La pregunta lo tomó por sorpresa. Al menos no era una queja sobre que no lo dejaba dormir con lo que hacía. porque quería devorar a Yūji y apenas lograba mantenerse a raya entre beso y beso.
—Treinta y uno.
El silencio persistió un buen rato.
—¿Te preocupa? La diferencia de edad.
—Ah, no realmente. Es sólo que en la tarde pasó algo y me surgió la duda.
Gojō, que escuchó de manera parcial la plática de los niños, imaginó que fue cuando Nobara lo llamó viejo.
Murió la conversación. No así las acciones. Gojō acariciaba de forma discreta los brazos opuestos. Bajó al torso y, luego, a los muslos.
Yūji estaba ahí para él. Podía acercar la entrepierna hacia el trasero de su chico y frotarse contra éste para obtener algo de placer.
Estaba cerca.
Tan jodidamente cerca.
Y tan malditamente urgido.
Llevaban poco saliendo. No podía presionarlo. Era demasiado pronto. Primero debía consentirlo y mimarlo; acostumbrarlo a acumular responsabilidades y favores de forma subliminal para que no pudiera negarle nada. Yūji era demasiado noble. Le brindaría un trato adecuado.

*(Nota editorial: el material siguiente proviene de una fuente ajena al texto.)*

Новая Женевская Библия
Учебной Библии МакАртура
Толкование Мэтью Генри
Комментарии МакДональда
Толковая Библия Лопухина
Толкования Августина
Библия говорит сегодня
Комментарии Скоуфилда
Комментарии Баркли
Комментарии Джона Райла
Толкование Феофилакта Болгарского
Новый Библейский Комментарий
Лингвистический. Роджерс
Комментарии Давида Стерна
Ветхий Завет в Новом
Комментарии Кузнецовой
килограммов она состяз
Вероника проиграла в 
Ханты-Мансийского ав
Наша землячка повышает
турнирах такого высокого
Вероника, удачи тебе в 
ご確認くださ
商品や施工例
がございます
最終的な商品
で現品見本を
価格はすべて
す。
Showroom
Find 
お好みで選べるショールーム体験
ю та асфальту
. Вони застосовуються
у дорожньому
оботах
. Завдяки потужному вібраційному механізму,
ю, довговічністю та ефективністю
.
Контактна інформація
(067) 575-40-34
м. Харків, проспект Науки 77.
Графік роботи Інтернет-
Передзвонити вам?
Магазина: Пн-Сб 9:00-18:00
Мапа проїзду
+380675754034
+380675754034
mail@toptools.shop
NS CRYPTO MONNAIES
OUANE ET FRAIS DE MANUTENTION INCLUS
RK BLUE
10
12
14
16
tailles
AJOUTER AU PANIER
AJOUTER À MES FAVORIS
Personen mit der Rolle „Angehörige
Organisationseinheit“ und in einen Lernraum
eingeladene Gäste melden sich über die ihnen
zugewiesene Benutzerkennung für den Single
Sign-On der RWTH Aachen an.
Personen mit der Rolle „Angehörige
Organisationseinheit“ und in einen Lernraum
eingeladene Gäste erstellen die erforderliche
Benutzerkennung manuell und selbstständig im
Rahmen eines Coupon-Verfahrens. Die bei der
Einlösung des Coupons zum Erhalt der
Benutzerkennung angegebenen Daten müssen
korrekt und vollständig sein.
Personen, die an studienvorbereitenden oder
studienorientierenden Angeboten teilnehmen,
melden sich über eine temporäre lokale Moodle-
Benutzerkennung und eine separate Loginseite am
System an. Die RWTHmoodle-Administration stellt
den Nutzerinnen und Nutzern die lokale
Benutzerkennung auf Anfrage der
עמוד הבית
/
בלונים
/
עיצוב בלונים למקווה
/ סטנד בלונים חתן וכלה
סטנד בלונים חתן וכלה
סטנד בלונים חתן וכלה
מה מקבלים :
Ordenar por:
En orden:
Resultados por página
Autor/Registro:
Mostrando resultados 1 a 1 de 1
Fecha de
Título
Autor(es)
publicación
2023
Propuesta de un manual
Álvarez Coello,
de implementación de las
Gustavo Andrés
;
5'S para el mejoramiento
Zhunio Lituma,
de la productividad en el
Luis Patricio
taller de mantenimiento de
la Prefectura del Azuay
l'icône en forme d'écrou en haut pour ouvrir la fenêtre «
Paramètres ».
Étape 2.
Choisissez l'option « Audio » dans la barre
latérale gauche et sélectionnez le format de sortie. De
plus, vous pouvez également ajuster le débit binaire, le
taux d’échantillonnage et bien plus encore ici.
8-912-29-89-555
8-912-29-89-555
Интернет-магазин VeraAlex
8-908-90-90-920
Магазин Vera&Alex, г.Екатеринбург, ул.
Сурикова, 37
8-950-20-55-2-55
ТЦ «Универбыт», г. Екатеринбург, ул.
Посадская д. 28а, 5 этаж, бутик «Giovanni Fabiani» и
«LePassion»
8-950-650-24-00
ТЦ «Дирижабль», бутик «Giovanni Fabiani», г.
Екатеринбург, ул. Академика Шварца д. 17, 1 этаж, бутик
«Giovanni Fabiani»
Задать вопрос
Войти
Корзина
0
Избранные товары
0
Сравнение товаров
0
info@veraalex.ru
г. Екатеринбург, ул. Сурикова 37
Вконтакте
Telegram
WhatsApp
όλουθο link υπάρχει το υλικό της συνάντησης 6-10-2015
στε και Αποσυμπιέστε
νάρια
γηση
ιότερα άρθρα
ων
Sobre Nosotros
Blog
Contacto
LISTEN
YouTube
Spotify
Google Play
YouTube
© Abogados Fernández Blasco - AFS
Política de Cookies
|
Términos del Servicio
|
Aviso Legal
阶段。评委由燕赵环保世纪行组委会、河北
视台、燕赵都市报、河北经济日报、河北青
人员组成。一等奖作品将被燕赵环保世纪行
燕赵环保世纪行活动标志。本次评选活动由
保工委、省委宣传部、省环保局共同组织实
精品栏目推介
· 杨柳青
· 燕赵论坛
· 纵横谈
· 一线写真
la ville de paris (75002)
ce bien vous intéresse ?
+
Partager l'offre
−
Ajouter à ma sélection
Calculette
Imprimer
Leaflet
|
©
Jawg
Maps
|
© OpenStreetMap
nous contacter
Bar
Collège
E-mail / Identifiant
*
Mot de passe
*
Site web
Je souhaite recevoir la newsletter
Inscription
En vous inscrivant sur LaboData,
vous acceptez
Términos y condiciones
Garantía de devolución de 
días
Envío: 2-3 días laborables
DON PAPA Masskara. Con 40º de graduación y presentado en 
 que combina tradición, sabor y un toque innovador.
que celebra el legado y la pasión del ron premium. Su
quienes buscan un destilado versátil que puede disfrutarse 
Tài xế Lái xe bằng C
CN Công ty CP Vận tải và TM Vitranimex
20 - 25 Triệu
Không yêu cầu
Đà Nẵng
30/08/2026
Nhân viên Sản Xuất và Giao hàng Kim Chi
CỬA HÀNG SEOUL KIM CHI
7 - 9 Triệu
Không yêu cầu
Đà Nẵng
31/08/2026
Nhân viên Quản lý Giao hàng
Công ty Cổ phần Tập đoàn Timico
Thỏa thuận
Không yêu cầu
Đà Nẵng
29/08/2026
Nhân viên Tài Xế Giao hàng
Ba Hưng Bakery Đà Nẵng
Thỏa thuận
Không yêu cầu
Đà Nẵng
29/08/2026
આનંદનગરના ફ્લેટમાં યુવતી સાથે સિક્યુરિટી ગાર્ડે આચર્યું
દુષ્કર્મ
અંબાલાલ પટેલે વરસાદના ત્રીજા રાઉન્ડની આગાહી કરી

«Cuando el momento llegue, prometo tratarte bien». Podía garantizarlo.
Se levantó de la cama.
Yūji comenzaba a quedarse dormido con las caricias. Las sentía como un agradable masaje.
—¿A dónde…?
—Sala —interrumpió Gojō—. Olvidé apagar la laptop. No tardo.
Dejó al chico atrás y se dirigió al baño de la planta baja. Si no se masturbaba en ese momento, quién sabe qué podría hacerle a su pareja en la recámara. No tomaría riesgos. Mucho menos después de todo lo que le había costado hacerse con él.
Tuvo que darse alivio tras devolverlo con Megumi y compañía, por el intento de seducción en la tarde; ahora lo repetía para evitar cometer alguna estupidez.
Andaba muy enérgico. Pese a ser un treintón, su cuerpo actuaba como si tuviera la mitad de la edad.
Al regresar a la habitación no dudó en pegarse al otro lo máximo posible. Incluso le echó una pierna por encima de la cadera. Y Yūji se sintió querido. Jamás había dormido abrazado por alguien. A lo mucho, su espalda chocaba con la de Sukuna cuando tenía alguna pesadilla; eso le ayudaba a calmarse.
En ese instante experimentaba algo diferente. Tan nuevo y nostálgico. Le encantaba y, por un momento, deseó que la mañana jamás llegara.